====== TEXT SEGMENT ======

“I witness nothing but ignorance towards Sylhet”
Electricity went out this morning and so chronicles an array of anxiety and fear, anger and frustration. The rain has been incessant and the water level keeps rising outside our home in Kumarpara, which is relatively in a higher ground than the rest of the city, but that doesn't mean that I am not in for a spectacle I'd never experienced before.
One of my lecturers, a resident of Shajalal Upashahar, one of the first areas to get flooded for the second time in less than a month, showed how he's been checking exam scripts under candle light; there has been no electricity for the last two days.
My friends who live in the same area either had to relocate to their relatives' places or just survive — one with the (waist-deep) water. Water has reached the inside of the power grid station.
This morning on June 18, Zindabazar, one of the busiest places in town, is flooded. People's homes are underwater, their belongings destroyed and washed away. All connections and communications have been lost with the people of Sunamganj.
The gravity of the situation finally crept in yesterday when the remaining of our semester finals were announced to be postponed indefinitely, following the news about the SSC examinations being postponed. This disrupts secondary and tertiary education in our country once again for three consecutive years, which will no doubt affect the admission process later due to the delayed results.

======

* WHAT YOU WILL DO
a) In the Sylhet flood account, how has the lecturer who lives in Shajalal Upashahar been checking exam scripts?
b) Continue the Sylhet flood account from the point where it ends.
The records that follow are not needed for either task.

====== LISTED ENTRIES ======

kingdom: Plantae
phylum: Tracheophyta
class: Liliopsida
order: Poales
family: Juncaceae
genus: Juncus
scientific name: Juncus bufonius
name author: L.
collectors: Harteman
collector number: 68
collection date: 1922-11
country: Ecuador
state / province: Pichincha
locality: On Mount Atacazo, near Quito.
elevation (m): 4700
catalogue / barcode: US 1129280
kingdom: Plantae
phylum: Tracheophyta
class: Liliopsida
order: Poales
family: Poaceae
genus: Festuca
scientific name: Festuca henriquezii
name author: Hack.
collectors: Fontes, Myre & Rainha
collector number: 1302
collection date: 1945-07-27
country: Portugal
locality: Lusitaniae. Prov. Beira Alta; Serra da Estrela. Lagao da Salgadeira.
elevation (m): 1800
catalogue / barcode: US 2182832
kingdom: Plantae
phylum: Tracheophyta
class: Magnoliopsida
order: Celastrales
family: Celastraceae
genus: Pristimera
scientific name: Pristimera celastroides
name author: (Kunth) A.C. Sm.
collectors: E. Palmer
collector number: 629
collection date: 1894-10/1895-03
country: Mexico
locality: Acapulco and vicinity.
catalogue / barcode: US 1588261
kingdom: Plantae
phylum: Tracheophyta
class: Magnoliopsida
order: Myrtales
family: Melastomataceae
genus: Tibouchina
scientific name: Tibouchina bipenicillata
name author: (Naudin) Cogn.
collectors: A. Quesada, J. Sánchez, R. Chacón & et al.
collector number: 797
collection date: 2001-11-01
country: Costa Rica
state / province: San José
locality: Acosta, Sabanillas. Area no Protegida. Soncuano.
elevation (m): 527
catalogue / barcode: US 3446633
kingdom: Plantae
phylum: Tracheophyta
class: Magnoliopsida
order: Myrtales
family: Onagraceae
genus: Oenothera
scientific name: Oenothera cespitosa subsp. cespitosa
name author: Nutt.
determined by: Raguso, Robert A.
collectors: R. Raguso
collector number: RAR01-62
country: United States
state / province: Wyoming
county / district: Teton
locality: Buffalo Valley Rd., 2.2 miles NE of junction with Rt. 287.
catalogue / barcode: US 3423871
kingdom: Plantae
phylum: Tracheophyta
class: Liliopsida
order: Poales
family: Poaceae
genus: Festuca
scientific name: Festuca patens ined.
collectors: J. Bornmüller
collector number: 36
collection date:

======

* RESULTS FOR THE EXERCISE
a) Under candle light.

b)
While the anger and the frustration of the last-minute cancellation of the exams is justified, however, it is disturbing to come across comments on Facebook and Instagram by some of my close friends living outside Sylhet that are saying they should've cancelled only the Sylhet's board exams.
The candidates in Sylhet are losing their shelters and have no electricity or mobile network — is it really that hard to understand their current headspace?
If the rest of the country sits for the exam while families in Sylhet look for ways to avoid drowning in the worst flood in decades, is it really that difficult to understand how it will affect the children's mental state and their outlook towards the already-flawed education system?
I have lived all my life in Sylhet and after spending all this time in the city people from all around the country show their so-called love for, I have witnessed and experienced no less than ignorance towards Sylhet whenever it faces any calamities.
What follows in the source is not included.